§ Problem requirements
Each line of the listing that contains the word "loren" is to be copied.

§ Data shown
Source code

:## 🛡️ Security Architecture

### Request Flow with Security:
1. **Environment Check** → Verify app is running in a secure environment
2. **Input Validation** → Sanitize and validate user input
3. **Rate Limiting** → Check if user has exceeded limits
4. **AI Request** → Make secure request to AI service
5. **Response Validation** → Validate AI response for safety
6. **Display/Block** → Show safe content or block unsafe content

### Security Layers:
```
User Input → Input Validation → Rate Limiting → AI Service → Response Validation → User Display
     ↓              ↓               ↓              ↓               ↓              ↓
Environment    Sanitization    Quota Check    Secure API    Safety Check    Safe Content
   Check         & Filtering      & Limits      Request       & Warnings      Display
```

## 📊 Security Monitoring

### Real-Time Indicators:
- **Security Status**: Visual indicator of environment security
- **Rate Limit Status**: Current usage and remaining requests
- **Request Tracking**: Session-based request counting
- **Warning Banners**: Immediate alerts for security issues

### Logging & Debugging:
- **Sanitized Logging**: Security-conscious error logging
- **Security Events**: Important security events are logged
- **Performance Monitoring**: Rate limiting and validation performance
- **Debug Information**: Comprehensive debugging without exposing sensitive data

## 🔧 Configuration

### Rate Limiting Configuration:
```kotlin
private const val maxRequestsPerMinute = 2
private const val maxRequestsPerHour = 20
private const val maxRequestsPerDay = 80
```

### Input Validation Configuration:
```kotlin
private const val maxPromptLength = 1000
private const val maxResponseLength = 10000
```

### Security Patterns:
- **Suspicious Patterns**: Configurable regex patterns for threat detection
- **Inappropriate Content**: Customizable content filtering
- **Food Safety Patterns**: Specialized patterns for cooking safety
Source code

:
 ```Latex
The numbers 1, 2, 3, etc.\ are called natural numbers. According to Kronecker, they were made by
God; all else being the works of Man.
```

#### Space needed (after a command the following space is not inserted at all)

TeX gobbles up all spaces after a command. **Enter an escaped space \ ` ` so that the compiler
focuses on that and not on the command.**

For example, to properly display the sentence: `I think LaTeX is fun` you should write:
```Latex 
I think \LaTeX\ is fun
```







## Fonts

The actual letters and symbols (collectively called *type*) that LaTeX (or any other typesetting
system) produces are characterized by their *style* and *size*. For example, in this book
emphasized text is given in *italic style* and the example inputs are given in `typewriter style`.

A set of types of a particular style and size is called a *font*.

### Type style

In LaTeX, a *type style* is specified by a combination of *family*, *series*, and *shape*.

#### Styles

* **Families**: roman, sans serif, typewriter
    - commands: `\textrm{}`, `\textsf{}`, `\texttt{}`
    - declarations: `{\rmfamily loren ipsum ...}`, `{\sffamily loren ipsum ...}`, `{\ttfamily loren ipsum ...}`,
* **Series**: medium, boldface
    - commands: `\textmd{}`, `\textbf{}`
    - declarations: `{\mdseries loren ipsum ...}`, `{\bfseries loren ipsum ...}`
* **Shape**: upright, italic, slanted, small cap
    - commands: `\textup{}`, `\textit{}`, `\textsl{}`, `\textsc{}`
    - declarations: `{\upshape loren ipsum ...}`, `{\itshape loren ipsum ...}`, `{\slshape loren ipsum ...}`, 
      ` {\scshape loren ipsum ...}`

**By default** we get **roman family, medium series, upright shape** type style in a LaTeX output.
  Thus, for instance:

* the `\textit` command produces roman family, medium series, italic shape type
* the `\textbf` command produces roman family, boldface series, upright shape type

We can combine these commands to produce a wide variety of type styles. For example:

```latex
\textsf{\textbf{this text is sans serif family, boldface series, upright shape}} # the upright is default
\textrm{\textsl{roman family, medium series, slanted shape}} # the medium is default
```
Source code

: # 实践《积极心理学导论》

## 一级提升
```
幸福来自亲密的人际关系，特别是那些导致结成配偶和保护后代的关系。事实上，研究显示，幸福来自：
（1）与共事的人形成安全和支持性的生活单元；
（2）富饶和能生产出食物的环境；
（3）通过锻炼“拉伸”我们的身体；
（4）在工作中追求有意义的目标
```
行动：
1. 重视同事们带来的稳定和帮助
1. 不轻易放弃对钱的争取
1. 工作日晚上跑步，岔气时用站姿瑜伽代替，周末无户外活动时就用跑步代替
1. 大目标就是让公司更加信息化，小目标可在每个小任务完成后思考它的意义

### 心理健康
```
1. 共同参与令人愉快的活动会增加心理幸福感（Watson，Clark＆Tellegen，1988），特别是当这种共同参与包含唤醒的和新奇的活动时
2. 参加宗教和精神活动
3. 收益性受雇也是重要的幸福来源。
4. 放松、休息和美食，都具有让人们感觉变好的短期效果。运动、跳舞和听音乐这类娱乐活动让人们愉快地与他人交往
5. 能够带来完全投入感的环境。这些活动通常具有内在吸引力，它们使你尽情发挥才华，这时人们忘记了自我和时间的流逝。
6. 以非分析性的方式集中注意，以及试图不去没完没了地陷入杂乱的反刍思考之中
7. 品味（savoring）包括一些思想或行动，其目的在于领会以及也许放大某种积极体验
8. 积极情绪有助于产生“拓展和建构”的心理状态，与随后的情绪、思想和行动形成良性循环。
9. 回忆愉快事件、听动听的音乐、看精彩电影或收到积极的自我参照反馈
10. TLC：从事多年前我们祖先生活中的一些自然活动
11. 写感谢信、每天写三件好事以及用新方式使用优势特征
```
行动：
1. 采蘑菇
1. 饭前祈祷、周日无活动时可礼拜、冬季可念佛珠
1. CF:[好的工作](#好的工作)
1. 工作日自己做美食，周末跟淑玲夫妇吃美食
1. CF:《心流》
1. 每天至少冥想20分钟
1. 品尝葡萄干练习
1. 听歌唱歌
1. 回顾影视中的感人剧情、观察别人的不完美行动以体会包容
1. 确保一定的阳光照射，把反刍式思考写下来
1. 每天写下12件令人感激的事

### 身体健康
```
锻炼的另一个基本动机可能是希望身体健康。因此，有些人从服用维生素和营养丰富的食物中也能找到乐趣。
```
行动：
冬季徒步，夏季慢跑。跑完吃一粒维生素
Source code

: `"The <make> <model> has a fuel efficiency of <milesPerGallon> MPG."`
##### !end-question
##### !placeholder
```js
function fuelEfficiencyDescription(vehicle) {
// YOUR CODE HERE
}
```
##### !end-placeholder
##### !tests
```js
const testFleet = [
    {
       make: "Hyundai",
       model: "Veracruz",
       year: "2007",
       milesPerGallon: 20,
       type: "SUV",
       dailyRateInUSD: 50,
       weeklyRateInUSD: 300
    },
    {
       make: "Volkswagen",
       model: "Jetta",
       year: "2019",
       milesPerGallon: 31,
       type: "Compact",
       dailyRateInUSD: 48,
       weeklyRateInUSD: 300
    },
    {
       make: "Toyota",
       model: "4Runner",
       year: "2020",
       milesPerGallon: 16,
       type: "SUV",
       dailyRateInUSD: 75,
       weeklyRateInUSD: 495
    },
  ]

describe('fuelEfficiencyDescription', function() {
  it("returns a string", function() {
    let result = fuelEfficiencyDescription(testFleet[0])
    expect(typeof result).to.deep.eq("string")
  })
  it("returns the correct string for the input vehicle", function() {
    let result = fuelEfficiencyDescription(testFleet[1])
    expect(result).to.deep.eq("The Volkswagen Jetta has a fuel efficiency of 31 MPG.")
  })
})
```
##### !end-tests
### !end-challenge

§ Result of the task
    - declarations: `{\rmfamily loren ipsum ...}`, `{\sffamily loren ipsum ...}`, `{\ttfamily loren ipsum ...}`,
    - declarations: `{\mdseries loren ipsum ...}`, `{\bfseries loren ipsum ...}`
    - declarations: `{\upshape loren ipsum ...}`, `{\itshape loren ipsum ...}`, `{\slshape loren ipsum ...}`, 
      ` {\scshape loren ipsum ...}`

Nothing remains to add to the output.